##### SUPPLIED DATA #####
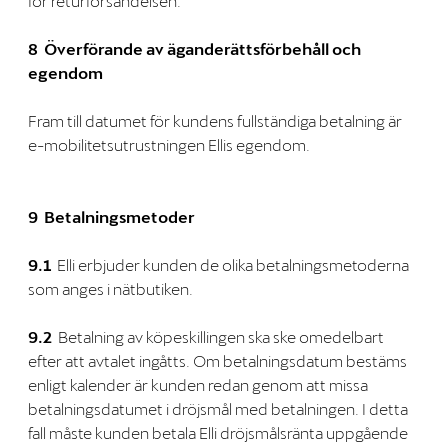
för returförsändelsen.
8 Överförande av äganderättsförbehåll och
egendom
Fram till datumet för kundens fullständiga betalning är
e-mobilitetsutrustningen Ellis egendom.
9 Betalningsmetoder
9.1
Elli erbjuder kunden de olika betalningsmetoderna
som anges i nätbutiken.
9.2
Betalning av köpeskillingen ska ske omedelbart
efter att avtalet ingåtts. Om betalningsdatum bestäms
enligt kalender är kunden redan genom att missa
betalningsdatumet i dröjsmål med betalningen. I detta
fall måste kunden betala Elli dröjsmålsränta uppgående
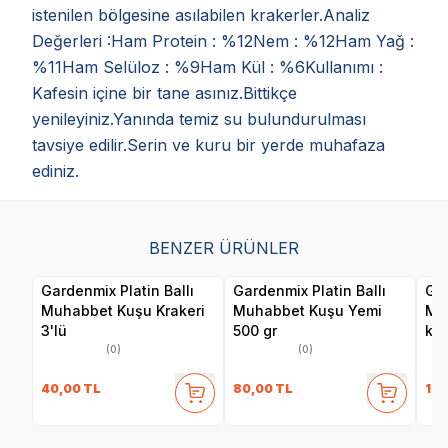
istenilen bölgesine asılabilen krakerler.Analiz
Değerleri :Ham Protein : %12Nem : %12Ham Yağ :
%11Ham Selüloz : %9Ham Kül : %6Kullanımı :
Kafesin içine bir tane asınız.Bittikçe
yenileyiniz.Yanında temiz su bulundurulması
tavsiye edilir.Serin ve kuru bir yerde muhafaza
ediniz.
BENZER ÜRÜNLER
Gardenmix Platin Ballı
Gardenmix Platin Ballı
Gar
Muhabbet Kuşu Krakeri
Muhabbet Kuşu Yemi
Mu
3'lü
500 gr
kg
(0)
(0)
40,00
TL
80,00
TL
143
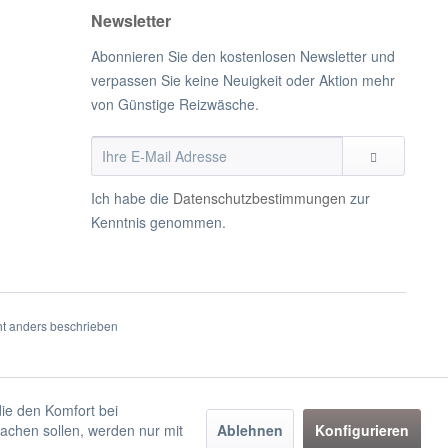
Newsletter
Abonnieren Sie den kostenlosen Newsletter und
verpassen Sie keine Neuigkeit oder Aktion mehr
von Günstige Reizwäsche.
Ich habe die
Datenschutzbestimmungen
zur
Kenntnis genommen.
t anders beschrieben
die den Komfort bei
achen sollen, werden nur mit
Ablehnen
Konfigurieren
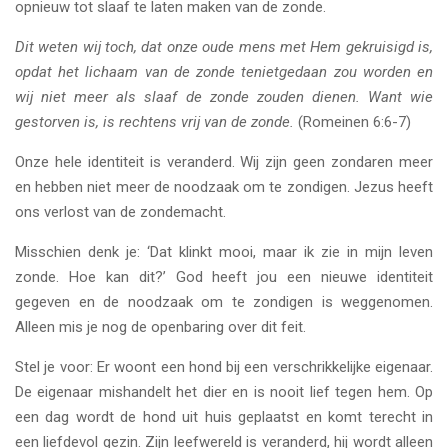
opnieuw tot slaaf te laten maken van de zonde.
Dit weten wij toch, dat onze oude mens met Hem gekruisigd is,
opdat het lichaam van de zonde tenietgedaan zou worden en
wij niet meer als slaaf de zonde zouden dienen. Want wie
gestorven is, is rechtens vrij van de zonde.
(Romeinen 6:6-7)
Onze hele identiteit is veranderd. Wij zijn geen zondaren meer
en hebben niet meer de noodzaak om te zondigen. Jezus heeft
ons verlost van de zondemacht.
Misschien denk je: ‘Dat klinkt mooi, maar ik zie in mijn leven
zonde. Hoe kan dit?’ God heeft jou een nieuwe identiteit
gegeven en de noodzaak om te zondigen is weggenomen.
Alleen mis je nog de openbaring over dit feit.
Stel je voor: Er woont een hond bij een verschrikkelijke eigenaar.
De eigenaar mishandelt het dier en is nooit lief tegen hem. Op
een dag wordt de hond uit huis geplaatst en komt terecht in
een liefdevol gezin. Zijn leefwereld is veranderd, hij wordt alleen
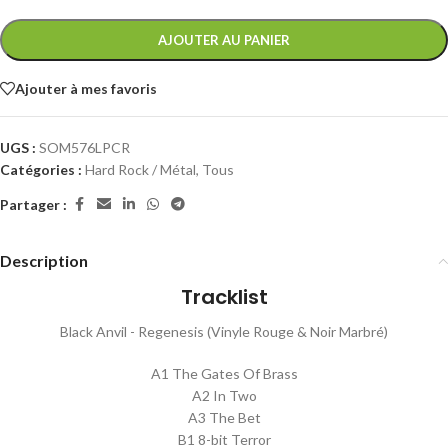
AJOUTER AU PANIER
Ajouter à mes favoris
UGS :
SOM576LPCR
Catégories :
Hard Rock / Métal
,
Tous
Partager :
Description
Tracklist
Black Anvil - Regenesis (Vinyle Rouge & Noir Marbré)
A1 The Gates Of Brass
A2 In Two
A3 The Bet
B1 8-bit Terror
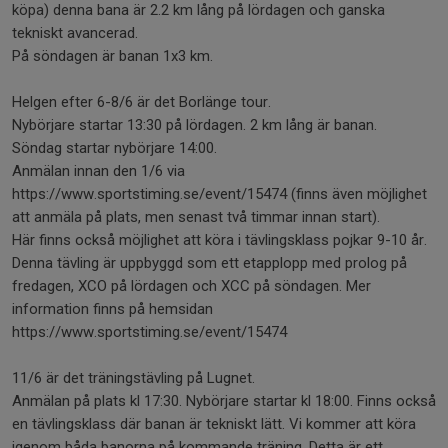
köpa) denna bana är 2.2 km lång på lördagen och ganska
tekniskt avancerad.
På söndagen är banan 1x3 km.
Helgen efter 6-8/6 är det Borlänge tour.
Nybörjare startar 13:30 på lördagen. 2 km lång är banan.
Söndag startar nybörjare 14:00.
Anmälan innan den 1/6 via
https://www.sportstiming.se/event/15474 (finns även möjlighet
att anmäla på plats, men senast två timmar innan start).
Här finns också möjlighet att köra i tävlingsklass pojkar 9-10 år.
Denna tävling är uppbyggd som ett etapplopp med prolog på
fredagen, XCO på lördagen och XCC på söndagen. Mer
information finns på hemsidan
https://www.sportstiming.se/event/15474
11/6 är det träningstävling på Lugnet.
Anmälan på plats kl 17:30. Nybörjare startar kl 18:00. Finns också
en tävlingsklass där banan är tekniskt lätt. Vi kommer att köra
igenom båda banorna på kommande träning. Detta är ett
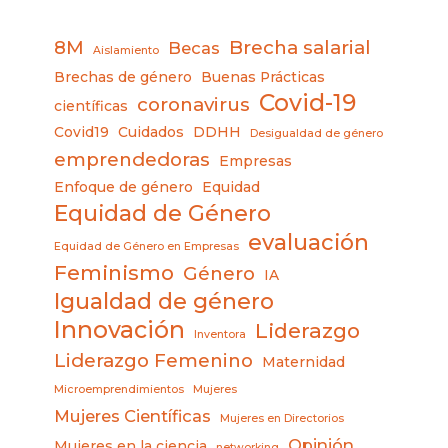
8M
Brecha salarial
Becas
Aislamiento
Brechas de género
Buenas Prácticas
Covid-19
coronavirus
científicas
Covid19
Cuidados
DDHH
Desigualdad de género
emprendedoras
Empresas
Enfoque de género
Equidad
Equidad de Género
evaluación
Equidad de Género en Empresas
Feminismo
Género
IA
Igualdad de género
Innovación
Liderazgo
Inventora
Liderazgo Femenino
Maternidad
Microemprendimientos
Mujeres
Mujeres Científicas
Mujeres en Directorios
Opinión
Mujeres en la ciencia
networking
#####
== GOAL OF THE EXERCISE ==
A faithful copy of all the entries is required, pictures excluded.

== RESPONSE BELOW ==
för returförsändelsen.
8 Överförande av äganderättsförbehåll och
egendom
Fram till datumet för kundens fullständiga betalning är
e-mobilitetsutrustningen Ellis egendom.
9 Betalningsmetoder
9.1
Elli erbjuder kunden de olika betalningsmetoderna
som anges i nätbutiken.
9.2
Betalning av köpeskillingen ska ske omedelbart
efter att avtalet ingåtts. Om betalningsdatum bestäms
enligt kalender är kunden redan genom att missa
betalningsdatumet i dröjsmål med betalningen. I detta
fall måste kunden betala Elli dröjsmålsränta uppgående
istenilen bölgesine asılabilen krakerler.Analiz
Değerleri :Ham Protein : %12Nem : %12Ham Yağ :
%11Ham Selüloz : %9Ham Kül : %6Kullanımı :
Kafesin içine bir tane asınız.Bittikçe
yenileyiniz.Yanında temiz su bulundurulması
tavsiye edilir.Serin ve kuru bir yerde muhafaza
ediniz.
BENZER ÜRÜNLER
Gardenmix Platin Ballı
Gardenmix Platin Ballı
Gar
Muhabbet Kuşu Krakeri
Muhabbet Kuşu Yemi
Mu
3'lü
500 gr
kg
(0)
(0)
40,00
TL
80,00
TL
143
Newsletter
Abonnieren Sie den kostenlosen Newsletter und
verpassen Sie keine Neuigkeit oder Aktion mehr
von Günstige Reizwäsche.
Ich habe die
Datenschutzbestimmungen
zur
Kenntnis genommen.
t anders beschrieben
die den Komfort bei
achen sollen, werden nur mit
Ablehnen
Konfigurieren
opnieuw tot slaaf te laten maken van de zonde.
Dit weten wij toch, dat onze oude mens met Hem gekruisigd is,
opdat het lichaam van de zonde tenietgedaan zou worden en
wij niet meer als slaaf de zonde zouden dienen. Want wie
gestorven is, is rechtens vrij van de zonde.
(Romeinen 6:6-7)
Onze hele identiteit is veranderd. Wij zijn geen zondaren meer
en hebben niet meer de noodzaak om te zondigen. Jezus heeft
ons verlost van de zondemacht.
Misschien denk je: ‘Dat klinkt mooi, maar ik zie in mijn leven
zonde. Hoe kan dit?’ God heeft jou een nieuwe identiteit
gegeven en de noodzaak om te zondigen is weggenomen.
Alleen mis je nog de openbaring over dit feit.
Stel je voor: Er woont een hond bij een verschrikkelijke eigenaar.
De eigenaar mishandelt het dier en is nooit lief tegen hem. Op
een dag wordt de hond uit huis geplaatst en komt terecht in
een liefdevol gezin. Zijn leefwereld is veranderd, hij wordt alleen
AJOUTER AU PANIER
Ajouter à mes favoris
UGS :
SOM576LPCR
Catégories :
Hard Rock / Métal
,
Tous
Partager :
Description
Tracklist
Black Anvil - Regenesis (Vinyle Rouge & Noir Marbré)
A1 The Gates Of Brass
A2 In Two
A3 The Bet
B1 8-bit Terror
köpa) denna bana är 2.2 km lång på lördagen och ganska
tekniskt avancerad.
På söndagen är banan 1x3 km.
Helgen efter 6-8/6 är det Borlänge tour.
Nybörjare startar 13:30 på lördagen. 2 km lång är banan.
Söndag startar nybörjare 14:00.
Anmälan innan den 1/6 via
https://www.sportstiming.se/event/15474 (finns även möjlighet
att anmäla på plats, men senast två timmar innan start).
Här finns också möjlighet att köra i tävlingsklass pojkar 9-10 år.
Denna tävling är uppbyggd som ett etapplopp med prolog på
fredagen, XCO på lördagen och XCC på söndagen. Mer
information finns på hemsidan
https://www.sportstiming.se/event/15474
11/6 är det träningstävling på Lugnet.
Anmälan på plats kl 17:30. Nybörjare startar kl 18:00. Finns också
en tävlingsklass där banan är tekniskt lätt. Vi kommer att köra
igenom båda banorna på kommande träning. Detta är ett
8M
Brecha salarial
Becas
Aislamiento
Brechas de género
Buenas Prácticas
Covid-19
coronavirus
científicas
Covid19
Cuidados
DDHH
Desigualdad de género
emprendedoras
Empresas
Enfoque de género
Equidad
Equidad de Género
evaluación
Equidad de Género en Empresas
Feminismo
Género
IA
Igualdad de género
Innovación
Liderazgo
Inventora
Liderazgo Femenino
Maternidad
Microemprendimientos
Mujeres
Mujeres Científicas
Mujeres en Directorios
Opinión
Mujeres en la ciencia
networking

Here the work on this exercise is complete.